YOUR TASK
Every line in the data below from the one containing "vfov_deg: 56.8" down to the one containing "f_number: 1.7", both included, must be retyped exactly; no other line is to appear.

INPUT Start Marker

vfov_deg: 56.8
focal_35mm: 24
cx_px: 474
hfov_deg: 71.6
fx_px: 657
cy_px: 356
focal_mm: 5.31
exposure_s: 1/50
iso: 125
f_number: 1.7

INPUT End Marker
INPUT Start Marker

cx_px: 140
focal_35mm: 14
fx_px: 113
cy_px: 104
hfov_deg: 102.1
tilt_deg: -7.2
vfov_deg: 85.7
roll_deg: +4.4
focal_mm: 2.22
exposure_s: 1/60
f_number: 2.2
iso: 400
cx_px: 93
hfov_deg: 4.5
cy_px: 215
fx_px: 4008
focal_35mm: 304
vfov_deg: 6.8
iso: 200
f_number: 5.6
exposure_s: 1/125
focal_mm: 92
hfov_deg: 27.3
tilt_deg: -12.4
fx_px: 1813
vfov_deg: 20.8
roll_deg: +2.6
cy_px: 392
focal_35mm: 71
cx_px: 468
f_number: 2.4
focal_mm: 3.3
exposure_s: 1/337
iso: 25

INPUT End Marker

YOUR RESPONSE
vfov_deg: 56.8
focal_35mm: 24
cx_px: 474
hfov_deg: 71.6
fx_px: 657
cy_px: 356
focal_mm: 5.31
exposure_s: 1/50
iso: 125
f_number: 1.7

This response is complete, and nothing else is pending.